Work request:
Please convert everything from the start of the entries down through the line containing "#### 3.1.1.1 常用术语" into a numbered list, one line per item, with blank lines left out.

Available data:
:::

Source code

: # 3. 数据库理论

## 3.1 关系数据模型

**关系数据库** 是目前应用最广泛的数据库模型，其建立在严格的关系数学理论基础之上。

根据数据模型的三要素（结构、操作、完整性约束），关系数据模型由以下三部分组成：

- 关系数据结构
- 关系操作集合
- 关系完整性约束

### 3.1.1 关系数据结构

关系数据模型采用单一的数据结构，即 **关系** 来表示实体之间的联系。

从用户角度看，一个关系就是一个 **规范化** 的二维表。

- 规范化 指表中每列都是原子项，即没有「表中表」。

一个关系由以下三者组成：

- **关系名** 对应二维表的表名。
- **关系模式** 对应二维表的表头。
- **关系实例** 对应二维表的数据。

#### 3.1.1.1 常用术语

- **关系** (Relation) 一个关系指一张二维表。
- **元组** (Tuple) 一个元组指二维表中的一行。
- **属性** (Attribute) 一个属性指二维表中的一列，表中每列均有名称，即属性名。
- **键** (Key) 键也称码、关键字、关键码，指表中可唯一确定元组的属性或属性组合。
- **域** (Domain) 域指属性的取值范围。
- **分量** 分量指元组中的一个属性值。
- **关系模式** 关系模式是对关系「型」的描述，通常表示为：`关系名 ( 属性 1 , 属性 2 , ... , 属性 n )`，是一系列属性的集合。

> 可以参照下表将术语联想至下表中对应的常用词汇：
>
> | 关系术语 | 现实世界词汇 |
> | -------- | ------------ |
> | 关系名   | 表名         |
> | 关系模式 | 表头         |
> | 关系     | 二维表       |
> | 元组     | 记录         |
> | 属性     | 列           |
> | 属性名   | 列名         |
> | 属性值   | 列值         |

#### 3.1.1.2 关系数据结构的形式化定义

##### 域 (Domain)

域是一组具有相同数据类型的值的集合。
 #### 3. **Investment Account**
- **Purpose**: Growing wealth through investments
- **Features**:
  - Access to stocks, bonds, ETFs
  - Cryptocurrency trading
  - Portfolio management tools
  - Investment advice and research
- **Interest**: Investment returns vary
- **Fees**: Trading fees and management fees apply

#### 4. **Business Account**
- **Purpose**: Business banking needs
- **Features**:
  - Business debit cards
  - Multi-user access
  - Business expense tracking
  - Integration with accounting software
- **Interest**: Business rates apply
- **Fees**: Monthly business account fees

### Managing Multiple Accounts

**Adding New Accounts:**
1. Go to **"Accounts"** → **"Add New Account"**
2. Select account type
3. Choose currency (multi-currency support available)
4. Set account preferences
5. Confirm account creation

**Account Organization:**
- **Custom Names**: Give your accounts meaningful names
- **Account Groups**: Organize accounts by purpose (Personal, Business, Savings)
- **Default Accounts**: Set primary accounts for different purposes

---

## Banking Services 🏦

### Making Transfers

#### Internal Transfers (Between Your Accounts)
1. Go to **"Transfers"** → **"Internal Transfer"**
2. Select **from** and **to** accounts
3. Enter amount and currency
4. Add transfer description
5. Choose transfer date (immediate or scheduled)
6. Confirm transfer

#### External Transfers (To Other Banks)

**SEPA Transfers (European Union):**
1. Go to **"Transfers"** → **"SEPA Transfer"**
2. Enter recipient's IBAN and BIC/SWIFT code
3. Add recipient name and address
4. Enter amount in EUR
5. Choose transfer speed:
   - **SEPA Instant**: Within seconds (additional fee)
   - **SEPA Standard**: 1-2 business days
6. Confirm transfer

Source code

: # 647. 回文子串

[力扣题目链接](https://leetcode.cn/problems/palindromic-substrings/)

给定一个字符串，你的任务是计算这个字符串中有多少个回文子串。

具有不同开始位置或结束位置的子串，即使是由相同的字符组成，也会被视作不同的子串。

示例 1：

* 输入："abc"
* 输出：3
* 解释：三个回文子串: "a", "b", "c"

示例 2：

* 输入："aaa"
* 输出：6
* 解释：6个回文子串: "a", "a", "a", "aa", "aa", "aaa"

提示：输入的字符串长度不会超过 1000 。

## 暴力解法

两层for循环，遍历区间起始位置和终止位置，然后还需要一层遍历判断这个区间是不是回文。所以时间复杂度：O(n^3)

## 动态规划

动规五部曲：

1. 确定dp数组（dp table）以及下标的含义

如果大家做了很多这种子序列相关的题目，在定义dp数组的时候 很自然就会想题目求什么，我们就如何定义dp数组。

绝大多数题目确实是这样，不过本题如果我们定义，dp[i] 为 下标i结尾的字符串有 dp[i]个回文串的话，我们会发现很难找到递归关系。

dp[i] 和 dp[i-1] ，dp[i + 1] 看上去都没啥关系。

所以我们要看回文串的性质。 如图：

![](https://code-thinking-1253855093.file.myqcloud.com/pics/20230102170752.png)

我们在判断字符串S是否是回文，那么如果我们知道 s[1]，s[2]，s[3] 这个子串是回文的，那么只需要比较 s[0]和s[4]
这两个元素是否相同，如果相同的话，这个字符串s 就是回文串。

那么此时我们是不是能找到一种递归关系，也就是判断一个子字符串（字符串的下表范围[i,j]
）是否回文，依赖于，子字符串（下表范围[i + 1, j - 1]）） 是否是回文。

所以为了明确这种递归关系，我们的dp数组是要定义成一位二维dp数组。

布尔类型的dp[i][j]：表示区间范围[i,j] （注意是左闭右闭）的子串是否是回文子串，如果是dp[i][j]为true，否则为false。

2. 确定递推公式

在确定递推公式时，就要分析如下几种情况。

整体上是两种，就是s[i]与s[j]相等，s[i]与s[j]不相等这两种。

:::

Problem solution:
1. Source code
2. : # 3. 数据库理论
3. ## 3.1 关系数据模型
4. **关系数据库** 是目前应用最广泛的数据库模型，其建立在严格的关系数学理论基础之上。
5. 根据数据模型的三要素（结构、操作、完整性约束），关系数据模型由以下三部分组成：
6. - 关系数据结构
7. - 关系操作集合
8. - 关系完整性约束
9. ### 3.1.1 关系数据结构
10. 关系数据模型采用单一的数据结构，即 **关系** 来表示实体之间的联系。
11. 从用户角度看，一个关系就是一个 **规范化** 的二维表。
12. - 规范化 指表中每列都是原子项，即没有「表中表」。
13. 一个关系由以下三者组成：
14. - **关系名** 对应二维表的表名。
15. - **关系模式** 对应二维表的表头。
16. - **关系实例** 对应二维表的数据。
17. #### 3.1.1.1 常用术语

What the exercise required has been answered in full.